It's no secret that sugar has attracted a great deal of attention, just look at the headlines and feeds many of us subscribe to, and at the number of impressive articles on this site.  Many on Main Street, USA have learned about how too much rain in Brazil, and not enough in India in recent weeks can spark a sugar rush, just as last year many of us learned about the role of Thailand and the Phillippines in the global rice market. Will we remember, however, how the rice trade ended last unfolded last Spring? 

We are of a mind that yes, sugar will go up even higher...eventually.  To provide a sense of what some are hoping for, recall that the world raw sugar price, during President Nixon's term of office, was priced at just shy of 3 cents per pound back in the Jan 1969, would end up selling for 31+ cents per pound by the time Nixon enjoyed his last helicopter ride off the White House lawn, a 10 bagger filled to brim.  The world price would peak to just over 57 cents per pound by the time of President Ford, and millions of Americans "whip"ed by inflation, would enjoy their holiday turkey (or was it more like Spam, as is the case for many now?). Since then, the price would ultimately bottom during the second term of the Great Communicator, Ronald Reagan, forgotten in the midst of the Equities bull market of the "Roaring Eighties".

We think by rough analogy, where sugar to meet and surpass it's last bull market high, as many investments do in successive bull markets, then we're looking at 70+ cents per pound.  If we adjust that last peak by just the change in the value of the dollar (go to, go ahead, we'll wait) then we might very well be looking at 2.50 to 3.00 (that's dollars) per pound on a very inaccurate Back of the Envelope basis.  Sound unlikely? Certainly, but then think back to where ever you were in 2007, the past two years haven't unfolded as imagined have they?

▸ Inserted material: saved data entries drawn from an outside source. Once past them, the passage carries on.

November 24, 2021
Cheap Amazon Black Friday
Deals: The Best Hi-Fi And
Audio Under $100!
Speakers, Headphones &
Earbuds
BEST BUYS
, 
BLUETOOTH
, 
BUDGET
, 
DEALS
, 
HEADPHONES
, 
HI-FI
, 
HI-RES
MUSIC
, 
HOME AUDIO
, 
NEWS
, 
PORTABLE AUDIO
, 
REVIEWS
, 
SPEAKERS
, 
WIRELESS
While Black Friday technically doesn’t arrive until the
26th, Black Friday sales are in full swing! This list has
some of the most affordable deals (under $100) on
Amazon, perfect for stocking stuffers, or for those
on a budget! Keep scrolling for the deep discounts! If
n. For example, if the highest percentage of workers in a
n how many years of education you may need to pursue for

Do we expect a pullback? Yes, in fact it maybe unfolding, since we see that we're in the middle of a back and forth gyration in the sugar futures prices as summer winds down.  No surprise, given the near-parabolic explosion in the price since the spring.  Yes, the fact that this is being written on the heels of so many articles about sugar may precede a period of price declines. But some food for thought: is this less about distribution, perhaps by traders already in early when sugar traded for the 'teens per pound, or consolidation in the price, as the sweet stuff seeks "support"?  We confess a trend-following bias, but the trade makes our teeth ache as well, and so we may have "flattened" our exposure by the time you read this, and gone on a sugar free diet... at least until we see better signals.

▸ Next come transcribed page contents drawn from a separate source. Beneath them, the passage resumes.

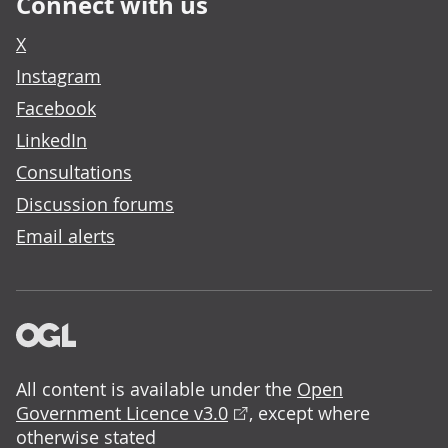
Connect with us
X
Instagram
Facebook
LinkedIn
Consultations
Discussion forums
Email alerts
All content is available under the
Open
Government Licence v3.0
, except where
otherwise stated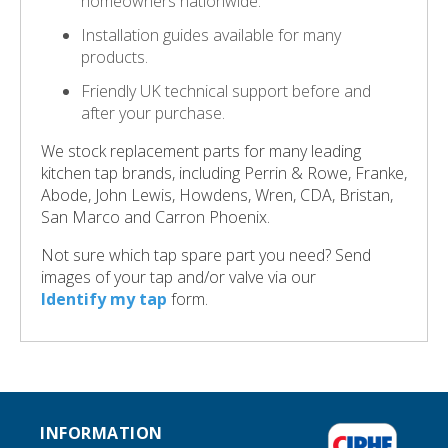
homeowners nationwide.
Installation guides available for many
products.
Friendly UK technical support before and
after your purchase.
We stock replacement parts for many leading
kitchen tap brands, including Perrin & Rowe, Franke,
Abode, John Lewis, Howdens, Wren, CDA, Bristan,
San Marco and Carron Phoenix.
Not sure which tap spare part you need? Send
images of your tap and/or valve via our
Identify my tap
form.
INFORMATION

ETF traders might consider (NYSEARCA:SGG), iPath Dow Jones-AIG Sugar Total Return Sub-Index ETN. Folks across the Atlantic could trade ETF Securities' (SUGA) we suppose.  Bolder Europeans can go for ETF Leveraged Sugar (LSUG) for something twice as sweet (leveraged that is), but we demur, having seen how horrible some leveraged ETFs have operated for some poor folks' P&L lately. The streak we saw in SGG's price history, from about April 24/25, with a brief pause during the first half of June 2009, may have taken another pause in mid-August.  If you're still inclined to trade SGG with a mind for riding a trend, or you're already in, we urge a trailing stop loss in the order of $6 per share for really gutsy traders, down to $2 for those who enjoy playing Counter-Strike. 

Those who wanted to trade by a pure equity as opposed to "pure sugar" play, may continue to prosper in something like Imperial Sugar (NASDAQ:IPSU) which started it's sugar spike on about May 5/6, marred only by a bitter sweet drop July 8.  Others might consider a less direct idea like Alexander & Baldwin (NYSE:ALEX) which got going only last month, mid-July, but it's streak may have ended already on August 18.

For those of you trading around the front-month in Sugar, October 2009, may want to have no less than a 1.8 to 3.6 cent trailing stop, unless you're those deep pockets who have been in this for some time, looking to sell to small fry like us, but we're playing further out on the "curve" in a bid for time.

Disclosure: Long Sugar futures, may add, reduce or exit at any moment.